If you are only interested in computing the height of $I(Y)$, then you can argue as follows.
First, since $\dim k[x,y,z]=3$ it follows immediately that $\operatorname{ht}I(Y) \leq 3$.
The existence of the chain
\begin{split}
(0) \subsetneq (xz-y^2) \subsetneq I(Y)
\end{split}
of prime ideals in $k[x,y,z]$ implies moreover that $\operatorname{ht}I(Y) \geq 2$, so that either $\operatorname{ht}I(Y)=2$, or $\operatorname{ht}I(Y)=3$.
But $\operatorname{ht}(I(Y))=3$ would imply that $I(Y) \subset k[x,y,z]$ is a maximal ideal and hence $Y$ would have to consist of a single point, which is false. Therefore $\operatorname{ht}I(Y)=2$.
As you indicated, you can also compute the height of $I(Y)$ by calculating the dimension of $A(Y):=k[x,y,z]/I(Y)$, the affine coordinate ring of $Y$, thanks to the formula
\begin{split}
\operatorname{ht}I(Y)+\dim A(Y)=\dim k[x,y,z]=3
\end{split}
which is a special case of the dimension-formula. (cf., e.g. Hartshorne, Theorem I.1.8A).
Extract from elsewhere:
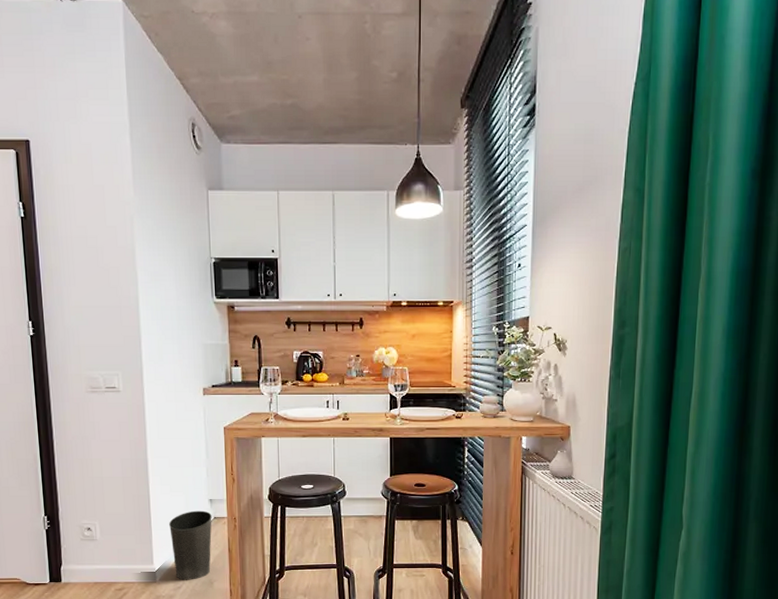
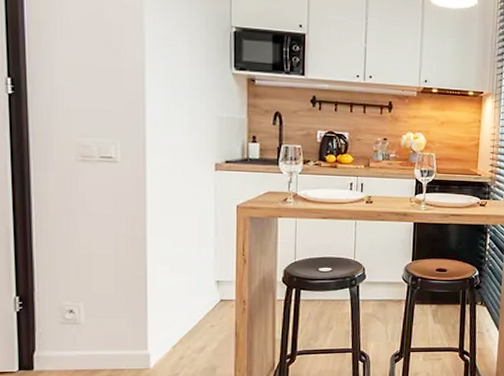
waste basket: present [169,510,212,580] -> none [168,292,218,367]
Thus $\operatorname{ht} I(Y)=2$ is equivalent to $\dim A(Y)=1$.
Now if you already know that $A(Y)=\Bbb{C}[t^3,t^4,t^5]$, then it is easy to show that $\dim A(Y)=1$ (since the dimension of $A(Y)$ is equal to the transcendence degree of the field of fractions of $A(Y)$ over $\Bbb{C}$, which is $\Bbb{C}(t)$, and this has transcendence degree $1$ over $\Bbb{C}$).
But proving that $A(Y)=\Bbb{C}[t^3,t^4,t^5]$ you need to know what $I(Y)$ looks like, and this seems to be a little more complicated than the above method for computing the height of $I(Y)$.